Firstly, St. John the Baptist is one whose entire life was dedicated to preparing the way of the Lord. His entire vocation was one of clearing the way so that people could be more closely connected to Jesus Christ. The priest, in his life and ministry, is called to do the same.
Pope John Paul II, in his document on priestly formation, talks about how the priest is called to be a bridge connecting others to Christ (Pastores Dabo Vobis, #43). He also warns, however, that the priest may also become—through his own human weakness—an obstacle instead. If that has happened at all in these last three years, I would certainly like to express my apologies at this time. But if I have been able to be that bridge in some small way, connecting you more closely to Jesus Christ and His Church, then I thank and praise God for that grace and opportunity.

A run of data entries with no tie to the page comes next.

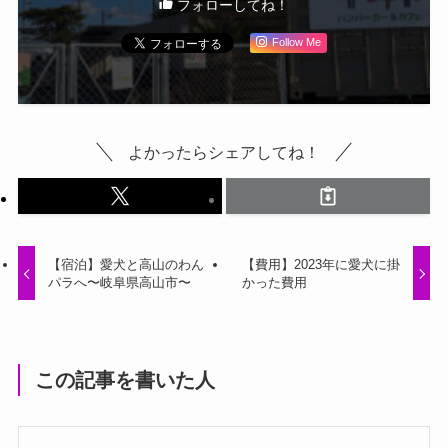
フォローしてね！
Follow Me
よかったらシェアしてね！
【宿泊】愛犬と高山のわん
【費用】2023年に愛犬に掛
パラへ〜岐阜県高山市〜
かった費用
この記事を書いた人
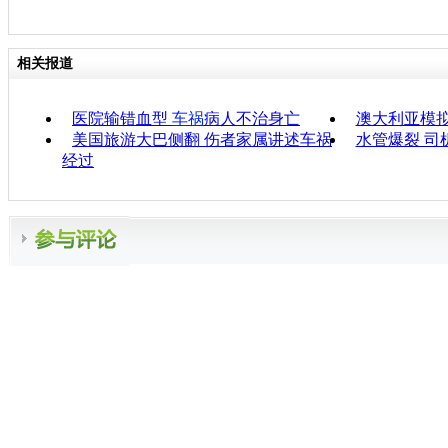
相关报道
医院输错血型
车祸
病人不治身亡
澳大利亚模
美国旅游大巴侧翻 伤者家属讲述车祸
水管爆裂 司
经过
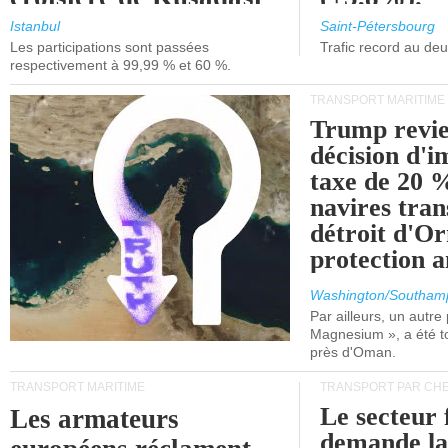
et de Lisbonne.
Istanbul
Saint-Pétersbourg
Les participations sont passées
Trafic record au de
respectivement à 99,99 % et 60 %.
TRANSPORT MARITIME
Trump revie
décision d'
taxe de 20 %
navires tran
détroit d'O
protection 
Washington/Southam
Par ailleurs, un autre p
Magnesium », a été t
près d'Oman.
TRANSPORT MARITIME
TRANSPORT PAR CHE
Le secteur 
Les armateurs
demande l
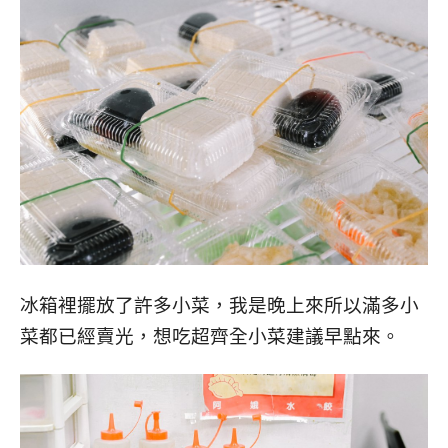
冰箱裡擺放了許多小菜，我是晚上來所以滿多小
菜都已經賣光，想吃超齊全小菜建議早點來。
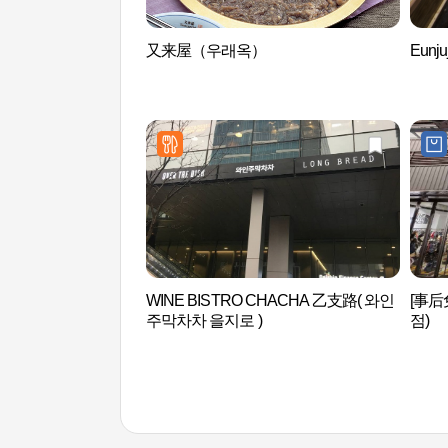
又来屋（우래옥）
Eun
WINE BISTRO CHACHA 乙支路( 와인
[事后
주막차차 을지로 )
점)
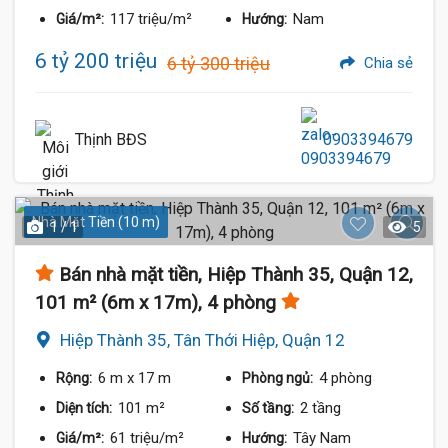
117 triệu/m²
Nam
Giá/m²:
Hướng:
6 tỷ 200 triệu
6 tỷ 300 triệu
Chia sẻ
Thịnh BĐS
0903394679
Nhà Mặt Tiền (10 m)
1 / 1
5
Bán nhà mặt tiền, Hiệp Thành 35, Quận 12,
101 m² (6m x 17m), 4 phòng
Hiệp Thành 35, Tân Thới Hiệp, Quận 12
6 m
x 17 m
4 phòng
Rộng:
Phòng ngủ:
101 m²
2 tầng
Diện tích:
Số tầng:
61 triệu/m²
Tây Nam
Giá/m²:
Hướng:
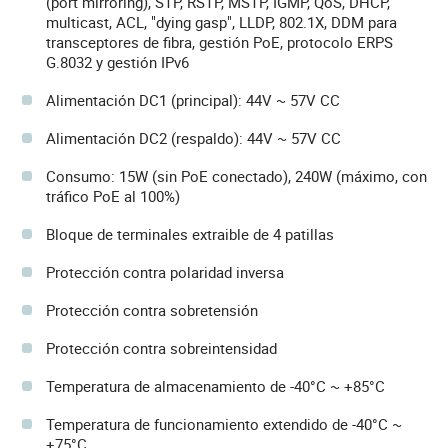
(port mirroring), STP, RSTP, MSTP, IGMP, QoS, DHCP,
multicast, ACL, "dying gasp", LLDP, 802.1X, DDM para
transceptores de fibra, gestión PoE, protocolo ERPS
G.8032 y gestión IPv6
Alimentación DC1 (principal): 44V ~ 57V CC
Alimentación DC2 (respaldo): 44V ~ 57V CC
Consumo: 15W (sin PoE conectado), 240W (máximo, con
tráfico PoE al 100%)
Bloque de terminales extraible de 4 patillas
Protección contra polaridad inversa
Protección contra sobretensión
Protección contra sobreintensidad
Temperatura de almacenamiento de -40°C ~ +85°C
Temperatura de funcionamiento extendido de -40°C ~
+75°C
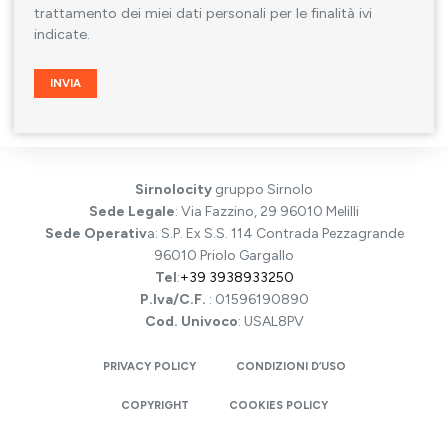
trattamento dei miei dati personali per le finalità ivi
indicate.
Sirnolocity
gruppo Sirnolo
Sede Legale
: Via Fazzino, 29 96010 Melilli
Sede Operativ
a: S.P. Ex S.S. 114 Contrada Pezzagrande
96010 Priolo Gargallo
Tel
:
+39 3938933250
P.Iva/C.F.
: 01596190890
Cod. Univoco
: USAL8PV
PRIVACY POLICY
CONDIZIONI D’USO
COPYRIGHT
COOKIES POLICY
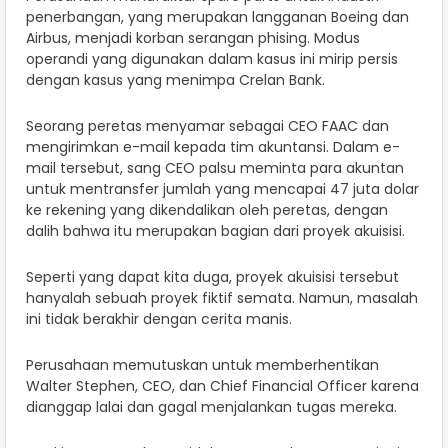
penerbangan, yang merupakan langganan Boeing dan
Airbus, menjadi korban serangan phising. Modus
operandi yang digunakan dalam kasus ini mirip persis
dengan kasus yang menimpa Crelan Bank.
Seorang peretas menyamar sebagai CEO FAAC dan
mengirimkan e-mail kepada tim akuntansi. Dalam e-
mail tersebut, sang CEO palsu meminta para akuntan
untuk mentransfer jumlah yang mencapai 47 juta dolar
ke rekening yang dikendalikan oleh peretas, dengan
dalih bahwa itu merupakan bagian dari proyek akuisisi.
Seperti yang dapat kita duga, proyek akuisisi tersebut
hanyalah sebuah proyek fiktif semata. Namun, masalah
ini tidak berakhir dengan cerita manis.
Perusahaan memutuskan untuk memberhentikan
Walter Stephen, CEO, dan Chief Financial Officer karena
dianggap lalai dan gagal menjalankan tugas mereka.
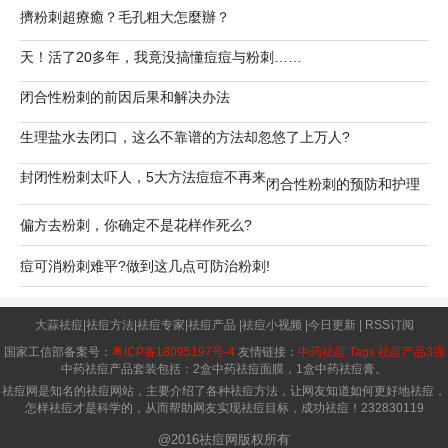
擠粉刺超療癒？毛孔粗大怎麼辦？
天！活了20多年，我竟没搞懂痘痘与粉刺……
闭合性粉刺的前因后果和解决办法
生理盐水去闭口，这么不靠谱的方法却忽悠了上万人?
封闭性粉刺太吓人，5大方法痘痘不再来
闭合性粉刺的预防和护理
偏方去粉刺，你确定不是花样作死么?
痘可消粉刺难平?做到这几点可防治粉刺!
大蒜祛痘
|
祛痘方法
|
祛痘专家
|
祛痘产品
|
祛痘小视频
|
今日更新
|
RSS订阅
国家工信部备案号：
粤ICP备18095197号-4
友情链接：
中药祛痘
Tags
祛痘产品3强
中药祛痘产品套装包括：2盒中药祛痘面膜，1盒中药祛痘膏。
祛痘网是知名的祛痘网站，主要介绍了各种祛痘方法，让网友知道如何更好地祛痘，
怎样祛痘才是科学的，从而帮助网友实现祛痘目标，成功祛痘！
232830119
@2016祛痘网版权所有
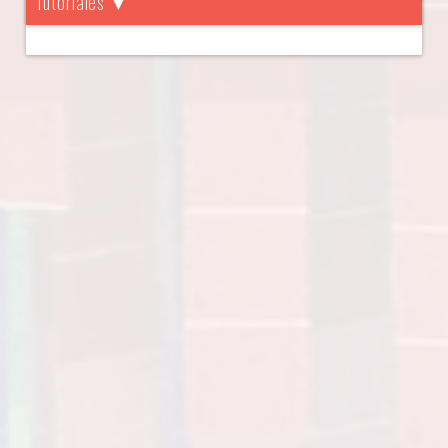
Tutoriales ▼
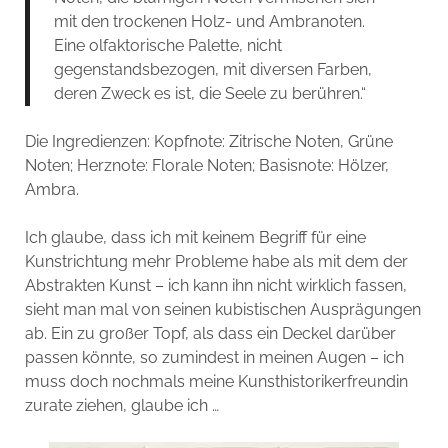
mit den trockenen Holz- und Ambranoten.
Eine olfaktorische Palette, nicht
gegenstandsbezogen, mit diversen Farben,
deren Zweck es ist, die Seele zu berühren.“
Die Ingredienzen: Kopfnote:
Zitrische Noten, Grüne
Noten;
Herznote:
Florale Noten;
Basisnote:
Hölzer,
Ambra.
Ich glaube, dass ich mit keinem Begriff für eine
Kunstrichtung mehr Probleme habe als mit dem der
Abstrakten Kunst – ich kann ihn nicht wirklich fassen,
sieht man mal von seinen kubistischen Ausprägungen
ab. Ein zu großer Topf, als dass ein Deckel darüber
passen könnte, so zumindest in meinen Augen – ich
muss doch nochmals meine Kunsthistorikerfreundin
zurate ziehen, glaube ich …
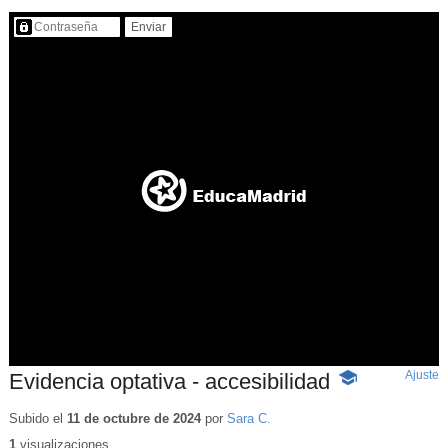
Contenido protegido…
Ajuste
d
Evidencia optativa - accesibilidad
-
p
Contenido
educativo
Subido el
11 de octubre de 2024
por
Sara C.
1
visualizaciones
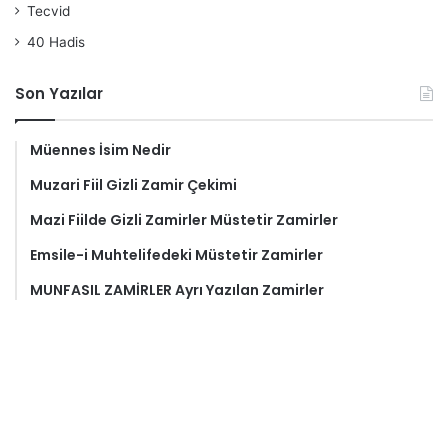
Tecvid
40 Hadis
Son Yazılar
Müennes İsim Nedir
Muzari Fiil Gizli Zamir Çekimi
Mazi Fiilde Gizli Zamirler Müstetir Zamirler
Emsile-i Muhtelifedeki Müstetir Zamirler
MUNFASIL ZAMİRLER Ayrı Yazılan Zamirler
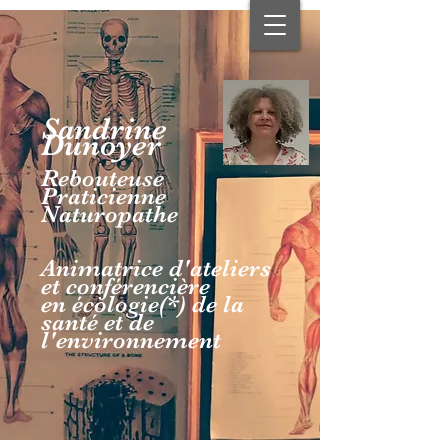
Sandrine
Dunoyer
Rebouteuse
Praticienne
Naturopathe
Animatrice d'ateliers
et conférencière
en écologie(*) de la
santé et de
l'environnement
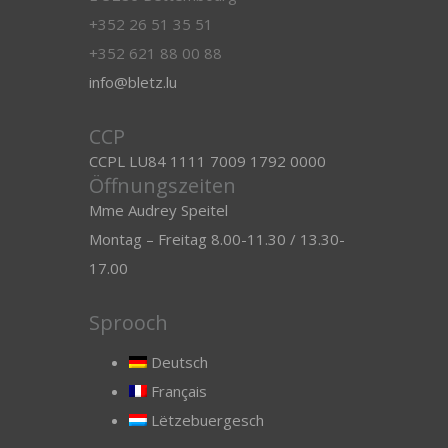
+352 26 51 35 51
+352 621 88 00 88
info@bletz.lu
CCP
CCPL LU84 1111 7009 1792 0000
Öffnungszeiten
Mme Audrey Speitel
Montag – Freitag 8.00-11.30 / 13.30-
17.00
Sprooch
Deutsch
Français
Lëtzebuergesch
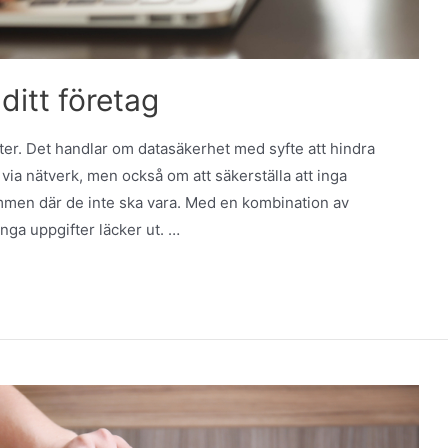
ditt företag
ter. Det handlar om datasäkerhet med syfte att hindra
via nätverk, men också om att säkerställa att inga
men där de inte ska vara. Med en kombination av
inga uppgifter läcker ut. …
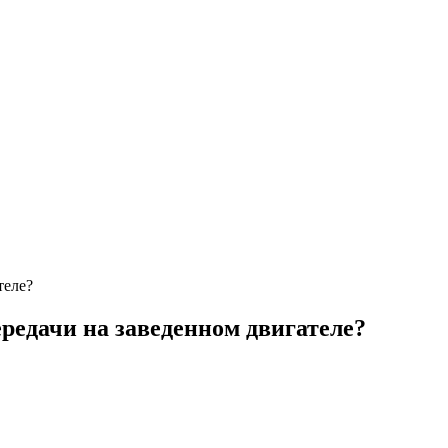
теле?
редачи на заведенном двигателе?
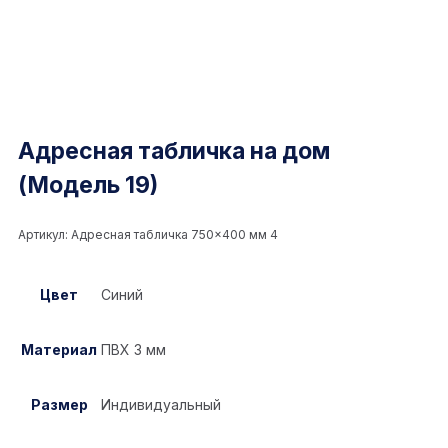
Адресная табличка на дом
(Модель 19)
Артикул:
Адресная табличка 750×400 мм 4
Цвет
Синий
Материал
ПВХ 3 мм
Размер
Индивидуальный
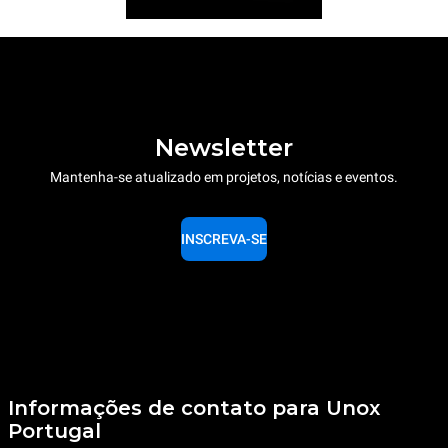
Newsletter
Mantenha-se atualizado em projetos, notícias e eventos.
INSCREVA-SE
Informações de contato para Unox
Portugal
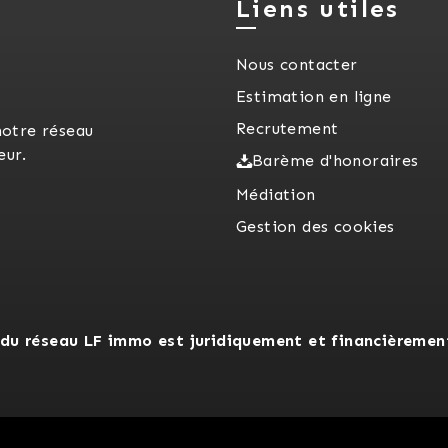
Liens utiles
Nous contacter
Estimation en ligne
Recrutement
notre réseau
eur.
Barème d'honoraires
Médiation
Gestion des cookies
du réseau LF immo est juridiquement et financièremen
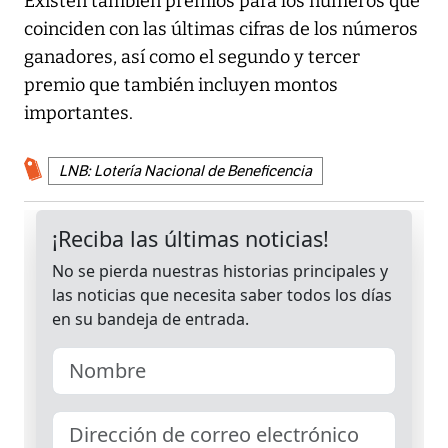
Existen también premios para los números que
coinciden con las últimas cifras de los números
ganadores, así como el segundo y tercer
premio que también incluyen montos
importantes.
LNB: Lotería Nacional de Beneficencia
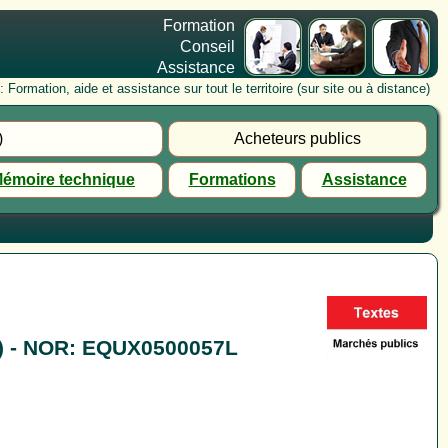
Formation
Conseil
Assistance
rmation, aide et assistance sur tout le territoire (sur site ou à distance)
)
Acheteurs publics
émoire technique
Formations
Assistance
(1) - NOR: EQUX0500057L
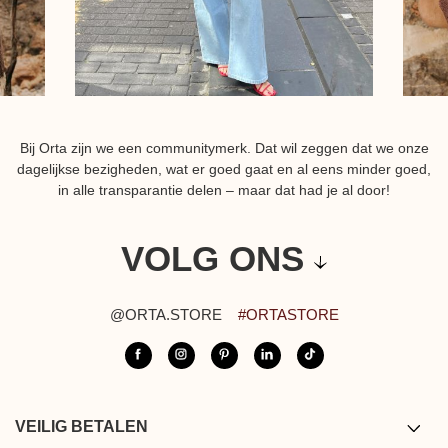
Bij Orta zijn we een communitymerk. Dat wil zeggen dat we onze
dagelijkse bezigheden, wat er goed gaat en al eens minder goed,
in alle transparantie delen – maar dat had je al door!
VOLG ONS
@ORTA.STORE
#ORTASTORE
VEILIG BETALEN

I know I have mentioned before that being called to the priesthood is the greatest thing that has ever happened to me. To be able to preach the Gospel and serve the people of God is a tremendous gift in my life, so I am grateful today for the chance to have done that here at Our Lady of Mercy in these past three years.
The second aspect of the ministry and mission of John the Baptist that I would mention today is that he is the one who points out the Lamb of God who takes away the sins of the world (John 1:29).
In my ministry here at OLM I have tried continually to do just that. In preaching the Gospel, celebrating weddings, baptisms, and even at funerals and moments of tragedy, I have tried to always help the people of God to see Christ in their lives. So many times I have pointed to the cross in our sanctuary and drawn your attention to the Lamb of God, who suffers and dies on the cross to save us from our sins.
But certainly pointing out Christ, the Lamb of God who takes away the sins of the world, is a two-way street. It is not the case that I alone have shown you where Christ is in your life; so many of you have shown me where Christ is present and active in my own life. Today I would like to thank you for doing that.
In my very first homily here in June of 2004, I spoke about how I had received already everything necessary for beginning the ministry of priesthood, but that you would be the ones to teach me how to be a good, joyful, and faithful priest. Thank you so much for helping me to do that in these past three years! I am grateful to all of you, and to Fr. Lolio for his help and patience with me in this, my first assignment in the priesthood.
But I also asked you to pray, on that first weekend in June, one specific prayer for me: that I would become a holy priest. Three years later I am still convinced that it is the single most important prayer you could make for any priest, and I ask you to continue to pray it for me.
Which brings us to the final aspect of the life and ministry of St. John the Baptist: that after preparing the way of the Lord, and pointing out the Lamb of God who takes away the sins of the world, he knew how to get out of the way!
Remember that scene in St. John’s Gospel, when people from all over Judea were flocking to Christ after He was made manifest following His baptism by John in the Jordan. The disciples of St. John the Baptist come to him and complain about this newcomer from Nazareth: “here he is baptizing and everyone is coming to him” (John 3:28). Very beautifully the Baptist reassures them all, while at the same time acknowledging his own true identity and mission. He says of Christ:
He must increase and I must decrease.
It is my sincere prayer that you will not remember so much me personally, or the words that I have spoken here, as much as Jesus Christ and how He is increasing in your families and in your own personal lives. Thanks for a remarkable and beautiful three years here at OLM!